The playwright and performer Phillip Howze begins “Self Portraits (Deluxe),” now running at Jack in Brooklyn, by quietly asking for introductions. As he holds up a microphone to spectators (masks are required), Howze’s genial facial expressions mirror each person’s tone of voice. It’s a deceptively empathetic prologue to a fractious and abstracted 80-minute show.

In sputtering, stream-of-consciousness-style prose, the artist delves into bouts of self-reflection and social recrimination. Howze muses that he’s never heard of a Black man dying on the toilet, confesses that he has a very small penis, and wonders whether there’s a condom for life experience. (A flushing sound punctuates each discursive riff.)

“Make yourself comfortable,” he tells the audience, seated at various angles in the center of a low-ceilinged room the size of a convenience store. “The only way out is through.”

The statement portends a sense of captivity that escalates, in ways that are both pointedly intentional and likely inadvertent, throughout this Bushwick Starr production, presented in association with Jack and directed by Dominique Rider. Strobe-like effects (by Masha Tsimring) and soundscapes that evoke an abandoned city on the moon (by Kathryn Ruvuna) lend tension, and an occasional air of drama, to the ensuing collage of performance art interludes. Howze’s preoccupations with shame and death create a tenuous through line.

In the next scene, Howze is splayed out on a mattress beneath a suspended fun house mirror, skis dangling from the ceiling as he rehearses his final thoughts. It’s a nod to the death of the actress Natasha Richardson, who suffered fatal head injuries in a skiing accident in 2009. There are less distasteful ways of implicating an audience (mostly white, on the night I attended) in the injustice that attends the degradation of Black men than by suggesting that dying on the slopes is a relatively luxurious, and distinctly white, way to go.

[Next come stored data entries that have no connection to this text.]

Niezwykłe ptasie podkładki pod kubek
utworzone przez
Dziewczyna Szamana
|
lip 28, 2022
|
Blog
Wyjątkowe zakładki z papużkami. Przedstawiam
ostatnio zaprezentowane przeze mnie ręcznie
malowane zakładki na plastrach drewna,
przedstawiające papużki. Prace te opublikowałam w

As a provocateur, Howze is neither subtle nor as sensitive as his outward demeanor suggests. In a sequence that would mortify anyone averse to audience participation, he gently beseeches a handful of patrons to stand with their hands up and foreheads against the wall, like a row of perpetrators. (“Would you mind? For me?”) Rather than a daring coup, it feels like a breach of good faith — for anyone to refuse would result in a different kind of humiliation.